There were some people in prison who recognized Dugger and showed him the ropes — where to sleep, where to go to do what he needed to do. “All those guys were so nice to me and showed me so much hospitality. It was really surprising. I figured out it was just me — I had to get over the situation.” Dugger said. “I practiced yoga, which I learned from a Puerto Rican guy there. Part of my daily routine was cleaning the interior dorms. I [also] worked on the golf course bunkers and made sure they were up to par.”
A couple of years ago, Dugger and his wife explained to their son, Cayden (now 10) what had happened.
“We knew that with technology, kids have access to everything, and it was better to hear it from us,” Dugger said. They had an age-appropriate discussion with him and talked through the situation. “I told him, ‘Son, you’re going to make mistakes. You have to think, what’s the worst thing that can happen with any decision? Learn from your mistakes.’”
The rebound
The path from athlete to educator to business owner to inmate and back to responsible business owner was challenging, Dugger said. It was a hard lesson early in his journey as an entrepreneur that sent him into a reclusive spiral for almost a decade. He said he battled to get over the embarrassment of his mistakes.
Securing his patent for Pye helped him work through those lingering challenges.
This time, Dugger had researched patents at the library and hired an attorney to file the patent for him. He went through the whole design process for the system.
“It was like when I was in high school and I rushed for 200 yards in a game,” Dugger said “ It was an awesome feeling. I told myself, ‘I can do this.’ It was a feeling of belonging, of reaching a goal, of confirming what I knew I was capable of.”
The system allows a customer to have an option of going to a machine and either entering an order or scanning a product, then checking out themselves versus actually going to a cashier.
“Our product is different from other self-checkout systems in that we accept cash and cards,” Dugger said. “That's really a limited feature because the restaurant industry is really focused on going cashless in some places, but I believe there's 20% of America that's either unbanked or underbanked.”

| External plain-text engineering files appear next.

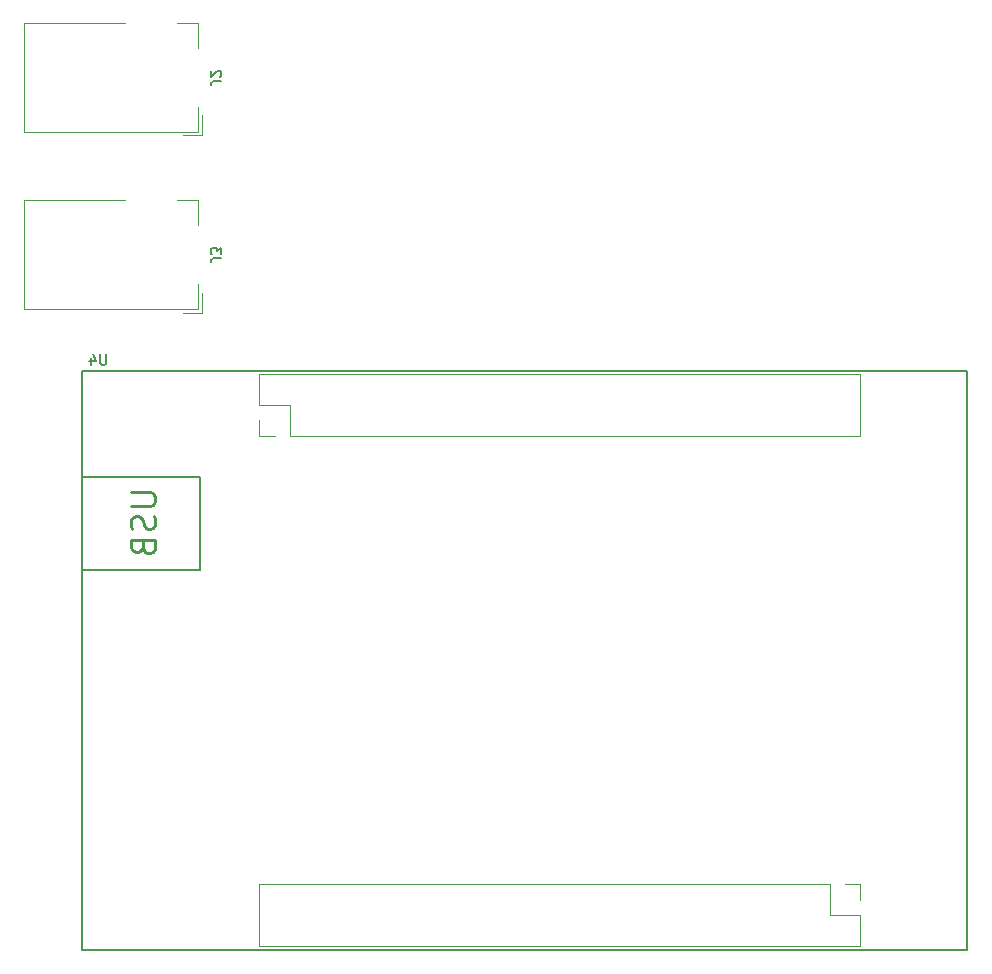
<source format=gbo>
%TF.GenerationSoftware,KiCad,Pcbnew,5.1.10-88a1d61d58~90~ubuntu20.04.1*%
%TF.CreationDate,2021-11-03T15:51:46-04:00*%
%TF.ProjectId,de0_nano_breakout,6465305f-6e61-46e6-9f5f-627265616b6f,rev?*%
%TF.SameCoordinates,Original*%
%TF.FileFunction,Legend,Bot*%
%TF.FilePolarity,Positive*%
%FSLAX46Y46*%
G04 Gerber Fmt 4.6, Leading zero omitted, Abs format (unit mm)*
G04 Created by KiCad (PCBNEW 5.1.10-88a1d61d58~90~ubuntu20.04.1) date 2021-11-03 15:51:46*
%MOMM*%
%LPD*%
G01*
G04 APERTURE LIST*
%ADD10C,0.200000*%
%ADD11C,0.120000*%
%ADD12C,0.175000*%
%ADD13C,0.250000*%
G04 APERTURE END LIST*
D10*
%TO.C,U4*%
X60150000Y-97200000D02*
X50244000Y-97200000D01*
X60150000Y-89326000D02*
X60150000Y-97200000D01*
X50244000Y-89326000D02*
X60150000Y-89326000D01*
X125130000Y-80309000D02*
X50200000Y-80309000D01*
X125130000Y-129331000D02*
X125130000Y-80309000D01*
X50200000Y-129331000D02*
X125130000Y-129331000D01*
X50200000Y-80309000D02*
X50200000Y-129331000D01*
D11*
X116090000Y-129010000D02*
X65170000Y-129010000D01*
X65170000Y-129010000D02*
X65170000Y-123810000D01*
X116090000Y-125140000D02*
X116090000Y-123810000D01*
X113490000Y-126410000D02*
X113490000Y-123810000D01*
X116090000Y-123810000D02*
X114760000Y-123810000D01*
X116090000Y-126410000D02*
X113490000Y-126410000D01*
X113490000Y-123810000D02*
X65170000Y-123810000D01*
X116090000Y-129010000D02*
X116090000Y-126410000D01*
X67770000Y-85830000D02*
X116090000Y-85830000D01*
X67770000Y-83230000D02*
X67770000Y-85830000D01*
X65170000Y-80630000D02*
X116090000Y-80630000D01*
X65170000Y-83230000D02*
X67770000Y-83230000D01*
X65170000Y-85830000D02*
X66500000Y-85830000D01*
X116090000Y-80630000D02*
X116090000Y-85830000D01*
X65170000Y-84500000D02*
X65170000Y-85830000D01*
X65170000Y-80630000D02*
X65170000Y-83230000D01*
%TO.C,J3*%
X60000000Y-75100000D02*
X60000000Y-73000000D01*
X60300000Y-75400000D02*
X58700000Y-75400000D01*
X60300000Y-73700000D02*
X60300000Y-75400000D01*
X60000000Y-65900000D02*
X58200000Y-65900000D01*
X60000000Y-68000000D02*
X60000000Y-65900000D01*
X45300000Y-75100000D02*
X60000000Y-75100000D01*
X45300000Y-65900000D02*
X45300000Y-75100000D01*
X53800000Y-65900000D02*
X45300000Y-65900000D01*
%TO.C,J2*%
X60000000Y-60100000D02*
X60000000Y-58000000D01*
X60300000Y-60400000D02*
X58700000Y-60400000D01*
X60300000Y-58700000D02*
X60300000Y-60400000D01*
X60000000Y-50900000D02*
X58200000Y-50900000D01*
X60000000Y-53000000D02*
X60000000Y-50900000D01*
X45300000Y-60100000D02*
X60000000Y-60100000D01*
X45300000Y-50900000D02*
X45300000Y-60100000D01*
X53800000Y-50900000D02*
X45300000Y-50900000D01*
%TO.C,U4*%
D12*
X52220476Y-78918095D02*
X52220476Y-79630476D01*
X52178571Y-79714285D01*
X52136666Y-79756190D01*
X52052857Y-79798095D01*
X51885238Y-79798095D01*
X51801428Y-79756190D01*
X51759523Y-79714285D01*
X51717619Y-79630476D01*
X51717619Y-78918095D01*
X50921428Y-79211428D02*
X50921428Y-79798095D01*
X51130952Y-78876190D02*
X51340476Y-79504761D01*
X50795714Y-79504761D01*
D13*
X54355761Y-90612190D02*
X55974809Y-90612190D01*
X56165285Y-90707428D01*
X56260523Y-90802666D01*
X56355761Y-90993142D01*
X56355761Y-91374095D01*
X56260523Y-91564571D01*
X56165285Y-91659809D01*
X55974809Y-91755047D01*
X54355761Y-91755047D01*
X56260523Y-92612190D02*
X56355761Y-92897904D01*
X56355761Y-93374095D01*
X56260523Y-93564571D01*
X56165285Y-93659809D01*
X55974809Y-93755047D01*
X55784333Y-93755047D01*
X55593857Y-93659809D01*
X55498619Y-93564571D01*
X55403380Y-93374095D01*
X55308142Y-92993142D01*
X55212904Y-92802666D01*
X55117666Y-92707428D01*
X54927190Y-92612190D01*
X54736714Y-92612190D01*
X54546238Y-92707428D01*
X54451000Y-92802666D01*
X54355761Y-92993142D01*
X54355761Y-93469333D01*
X54451000Y-93755047D01*
X55308142Y-95278857D02*
X55403380Y-95564571D01*
X55498619Y-95659809D01*
X55689095Y-95755047D01*
X55974809Y-95755047D01*
X56165285Y-95659809D01*
X56260523Y-95564571D01*
X56355761Y-95374095D01*
X56355761Y-94612190D01*
X54355761Y-94612190D01*
X54355761Y-95278857D01*
X54451000Y-95469333D01*
X54546238Y-95564571D01*
X54736714Y-95659809D01*
X54927190Y-95659809D01*
X55117666Y-95564571D01*
X55212904Y-95469333D01*
X55308142Y-95278857D01*
X55308142Y-94612190D01*
%TO.C,J3*%
D12*
X61981904Y-70793333D02*
X61353333Y-70793333D01*
X61227619Y-70835238D01*
X61143809Y-70919047D01*
X61101904Y-71044761D01*
X61101904Y-71128571D01*
X61981904Y-70458095D02*
X61981904Y-69913333D01*
X61646666Y-70206666D01*
X61646666Y-70080952D01*
X61604761Y-69997142D01*
X61562857Y-69955238D01*
X61479047Y-69913333D01*
X61269523Y-69913333D01*
X61185714Y-69955238D01*
X61143809Y-69997142D01*
X61101904Y-70080952D01*
X61101904Y-70332380D01*
X61143809Y-70416190D01*
X61185714Y-70458095D01*
%TO.C,J2*%
X61981904Y-55793333D02*
X61353333Y-55793333D01*
X61227619Y-55835238D01*
X61143809Y-55919047D01*
X61101904Y-56044761D01*
X61101904Y-56128571D01*
X61898095Y-55416190D02*
X61940000Y-55374285D01*
X61981904Y-55290476D01*
X61981904Y-55080952D01*
X61940000Y-54997142D01*
X61898095Y-54955238D01*
X61814285Y-54913333D01*
X61730476Y-54913333D01*
X61604761Y-54955238D01*
X61101904Y-55458095D01*
X61101904Y-54913333D01*
%TD*%
M02*

</source>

Pye, with its curved touchscreens and LED lighting, is gaining in popularity in California and New York, where minimum wages are increasing and restaurants, bars and other hospitality businesses are looking for innovative ways to balance costs. Other businesses using Pye are dry cleaners — including a military base in Virginia — where people come in, specify how they want their clothes cleaned, drop them in a bag and pay right there at the machine.

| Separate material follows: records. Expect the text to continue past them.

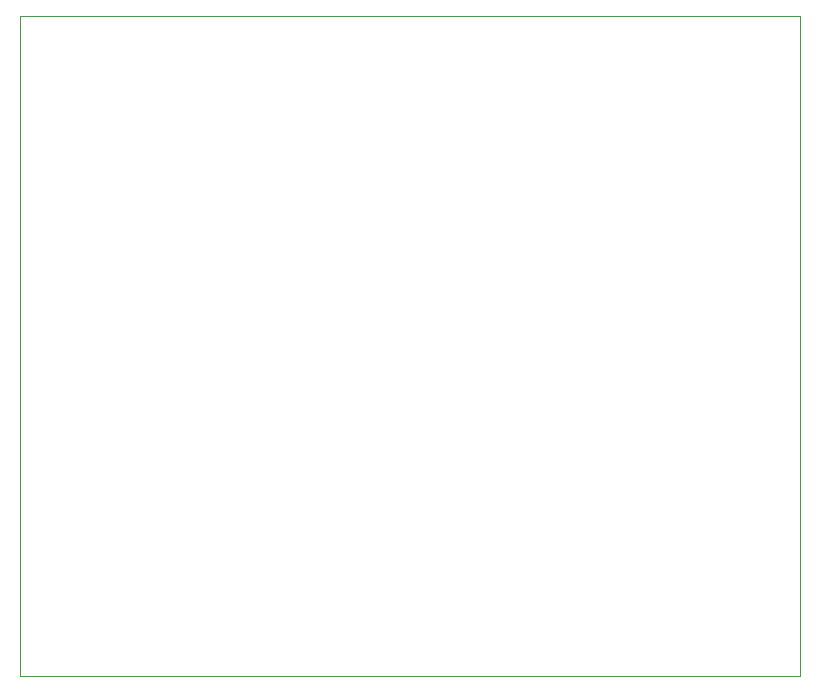
<source format=gbr>
G04 #@! TF.GenerationSoftware,KiCad,Pcbnew,(5.1.5)-3*
G04 #@! TF.CreationDate,2020-03-12T17:38:12-04:00*
G04 #@! TF.ProjectId,PCB,5043422e-6b69-4636-9164-5f7063625858,rev?*
G04 #@! TF.SameCoordinates,Original*
G04 #@! TF.FileFunction,Profile,NP*
%FSLAX46Y46*%
G04 Gerber Fmt 4.6, Leading zero omitted, Abs format (unit mm)*
G04 Created by KiCad (PCBNEW (5.1.5)-3) date 2020-03-12 17:38:12*
%MOMM*%
%LPD*%
G04 APERTURE LIST*
%ADD10C,0.050000*%
G04 APERTURE END LIST*
D10*
X101600000Y-95250000D02*
X101600000Y-151130000D01*
X167640000Y-95250000D02*
X101600000Y-95250000D01*
X167640000Y-151130000D02*
X167640000Y-95250000D01*
X101600000Y-151130000D02*
X167640000Y-151130000D01*
M02*

</source>
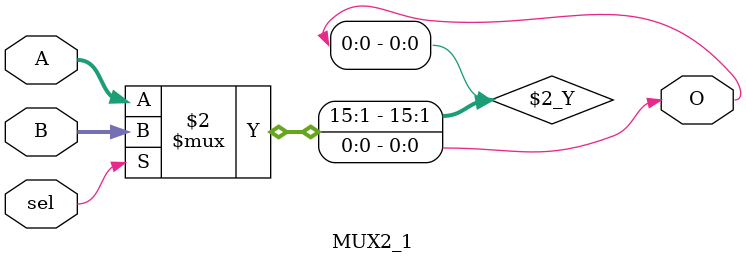
<source format=v>
`timescale 1ns / 1ps


module MUX2_1(
    A,
    B,
    sel,
    O
    );
    parameter N = 16;

    input [N-1:0] A;
    input [N-1:0] B;
    input sel;
    output O;

    assign O = (sel == 0) ? A : B;

endmodule

</source>
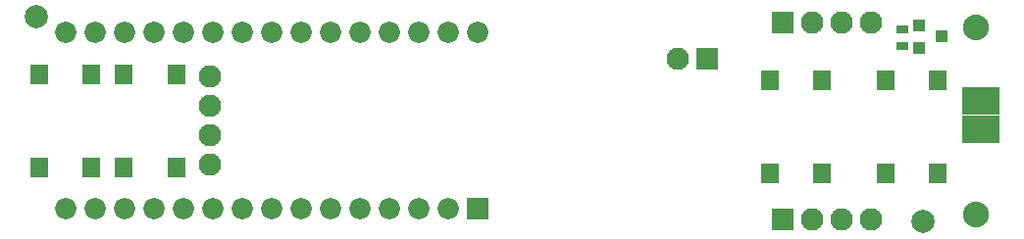
<source format=gbr>
G04 #@! TF.GenerationSoftware,KiCad,Pcbnew,no-vcs-found*
G04 #@! TF.CreationDate,2018-05-22T13:07:31+02:00*
G04 #@! TF.ProjectId,3dsimo_kit,336473696D6F5F6B69742E6B69636164,100A*
G04 #@! TF.SameCoordinates,Original
G04 #@! TF.FileFunction,Soldermask,Top*
G04 #@! TF.FilePolarity,Negative*
%FSLAX46Y46*%
G04 Gerber Fmt 4.6, Leading zero omitted, Abs format (unit mm)*
G04 Created by KiCad (PCBNEW no-vcs-found) date 05/22/18 13:07:31*
%MOMM*%
%LPD*%
G01*
G04 APERTURE LIST*
%ADD10C,0.100000*%
%ADD11O,1.940000X1.940000*%
%ADD12R,1.940000X1.940000*%
%ADD13O,1.840000X1.840000*%
%ADD14R,1.840000X1.840000*%
%ADD15C,2.000000*%
%ADD16C,2.240000*%
%ADD17C,1.940000*%
%ADD18R,1.540000X1.790000*%
%ADD19R,1.140000X1.040000*%
%ADD20R,3.240000X2.340000*%
%ADD21R,1.140000X0.740000*%
G04 APERTURE END LIST*
D10*
D11*
X122500000Y-55300000D03*
D12*
X125040000Y-55300000D03*
D13*
X69715000Y-53035000D03*
X69715000Y-68275000D03*
X105275000Y-53035000D03*
X72255000Y-68275000D03*
X102735000Y-53035000D03*
X74795000Y-68275000D03*
X100195000Y-53035000D03*
X77335000Y-68275000D03*
X97655000Y-53035000D03*
X79875000Y-68275000D03*
X95115000Y-53035000D03*
X82415000Y-68275000D03*
X92575000Y-53035000D03*
X84955000Y-68275000D03*
X90035000Y-53035000D03*
X87495000Y-68275000D03*
X87495000Y-53035000D03*
X90035000Y-68275000D03*
X84955000Y-53035000D03*
X92575000Y-68275000D03*
X82415000Y-53035000D03*
X95115000Y-68275000D03*
X79875000Y-53035000D03*
X97655000Y-68275000D03*
X77335000Y-53035000D03*
X100195000Y-68275000D03*
X74795000Y-53035000D03*
X102735000Y-68275000D03*
X72255000Y-53035000D03*
D14*
X105275000Y-68275000D03*
D15*
X67125000Y-51675000D03*
X143725000Y-69375000D03*
D16*
X148225000Y-68775000D03*
X148225000Y-52575000D03*
D11*
X139245000Y-69175000D03*
X136705000Y-69175000D03*
X134165000Y-69175000D03*
D12*
X131625000Y-69175000D03*
X131625000Y-52175000D03*
D11*
X134165000Y-52175000D03*
X136705000Y-52175000D03*
X139245000Y-52175000D03*
D17*
X82100000Y-64470000D03*
X82100000Y-61920000D03*
X82100000Y-59380000D03*
X82100000Y-56840000D03*
D18*
X144975000Y-65175000D03*
X140475000Y-65175000D03*
X144975000Y-57175000D03*
X140475000Y-57175000D03*
X134975000Y-65175000D03*
X130475000Y-65175000D03*
X134975000Y-57175000D03*
X130475000Y-57175000D03*
X74725000Y-56675000D03*
X79225000Y-56675000D03*
X74725000Y-64675000D03*
X79225000Y-64675000D03*
X67375000Y-56675000D03*
X71875000Y-56675000D03*
X67375000Y-64675000D03*
X71875000Y-64675000D03*
D19*
X145325000Y-53375000D03*
X143325000Y-54325000D03*
X143325000Y-52425000D03*
D20*
X148725000Y-58925000D03*
X148725000Y-61425000D03*
D21*
X141925000Y-54225000D03*
X141925000Y-52725000D03*
M02*

</source>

Pye Tech also custom designs their products from start to finish – the complete solution of both hardware and software.
Story of resilience
Dan Pahos, Home Instead Senior Care franchise owner and an advisor and mentor to Dugger, met him through the Birmingham business incubator Gener8tor.
“There’s not much he can’t overcome or power through,” Pahos said. “He knows his market, his competitors, his valuable resources and how to balance them all. On the front end, Jegil disclosed his past with humility and resolve. I was honored and humbled by his openness and wanted to help him overcome those challenges and help make his dreams and aspirations happen.”
Dugger said he remains grounded in the lessons of discipline, perseverance and community that first shaped him.
“I think God has opened up doors for me and worked miracles for me when I did not believe that anything could be done for me,” Dugger said. “My faith has brought me where I am…The most rewarding part of the journey is when you talk to customers and you’re able to help them solve their problems — to be able to sleep at night and operate their business efficiently.”
And what does he hope people remember about his story in the years to come? “I hope it’s a motivational story — one where people realize you can overcome adversity and that it builds character,” he said. “We are not as bad as our worst mistake, and we’re not as good as anything we’ve done.”